精神的にも安定してきたのか、タイムも好調らしい。
俺はといえば。
「お待たせー。秋斗」
俺は夏希の部活が終わるのを待っていた。
「いつも来てもらってごめんね」
「別に、学校の図書室で勉強してるから」
「そうなんだ」
「だから何の問題もない」
俺たちはいつも一緒に帰っている。
「ねぇ、秋斗、あれ覚えてる?」
歩みを進める中、夏希が笑みを浮かべ聞いてきた。
「何を?」
俺は‘あれ’が何のことを言っているのかわからない顔をした。
「私のやりたいことリストのこと!!最後の項目、ぐちゃぐちゃに黒くしたやつ!!」
夏希が忘れてたの?と顔を歪ませる。
「あー。あれか。
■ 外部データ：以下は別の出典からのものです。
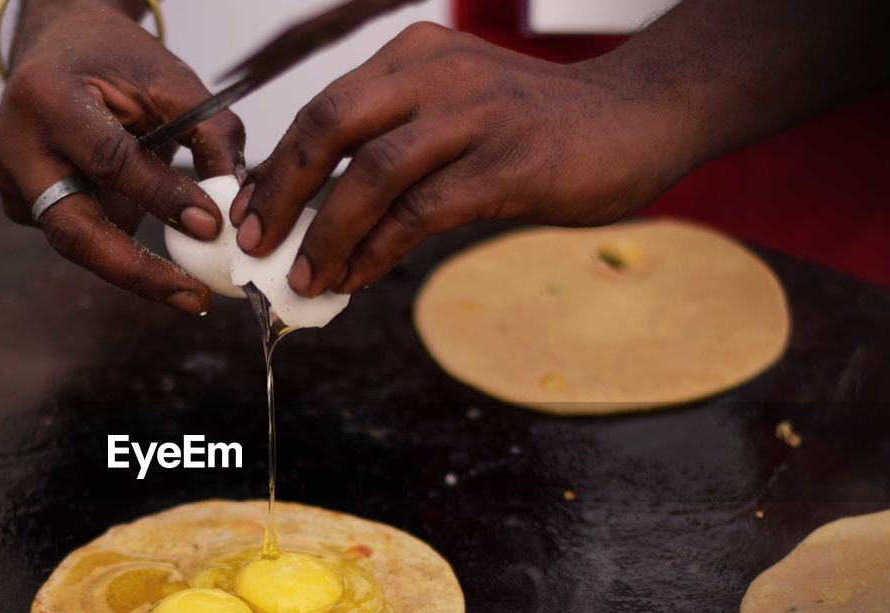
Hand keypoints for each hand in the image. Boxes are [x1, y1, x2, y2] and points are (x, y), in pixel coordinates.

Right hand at [0, 0, 244, 313]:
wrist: (61, 42)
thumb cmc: (117, 60)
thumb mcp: (172, 82)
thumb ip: (210, 135)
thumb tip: (232, 208)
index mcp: (47, 97)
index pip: (109, 161)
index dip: (160, 198)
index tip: (209, 227)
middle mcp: (14, 141)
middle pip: (74, 230)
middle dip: (137, 272)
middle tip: (192, 298)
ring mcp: (6, 177)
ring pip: (77, 238)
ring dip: (132, 249)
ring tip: (181, 250)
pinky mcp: (15, 201)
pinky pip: (74, 232)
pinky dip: (114, 232)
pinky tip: (139, 210)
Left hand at [229, 22, 692, 297]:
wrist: (637, 118)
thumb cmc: (536, 126)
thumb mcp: (455, 111)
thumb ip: (395, 146)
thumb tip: (323, 216)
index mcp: (414, 56)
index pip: (322, 107)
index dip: (277, 165)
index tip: (251, 213)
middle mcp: (435, 75)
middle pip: (328, 126)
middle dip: (282, 192)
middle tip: (259, 244)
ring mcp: (473, 116)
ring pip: (370, 174)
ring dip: (327, 233)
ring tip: (307, 278)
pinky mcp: (505, 164)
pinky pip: (420, 213)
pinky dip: (378, 251)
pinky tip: (357, 279)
結局何だったんだ?」
ようやく合点がいった俺は改めて聞く。
夏希がちょいちょいとしゃがむよう手を招く。
「それはね、秋斗と……だよ」
夏希が耳元で囁いた。
それを聞いて俺はしばらく歩みを止めた。
「あれ?秋斗?なにやってんの?置いていっちゃうよ!!」
横に俺がいないことに気づいた夏希が振り返り声をかける。
「あぁ、わるい、わるい」
俺の彼女は足も速いが、どうやら気も早いらしい。
また走れるようになったのはいいことだけど。
それでもまだゆっくりでいいのに。
でもその夢に向かって、ゆっくりだけど俺も走り出そう。
俺は先に前を歩いている夏希の元へ走っていった。
これからも彼女の隣にいられるように。
俺たちはまだ少し暑さが残る夏の夕日に包まれながら歩いて帰った。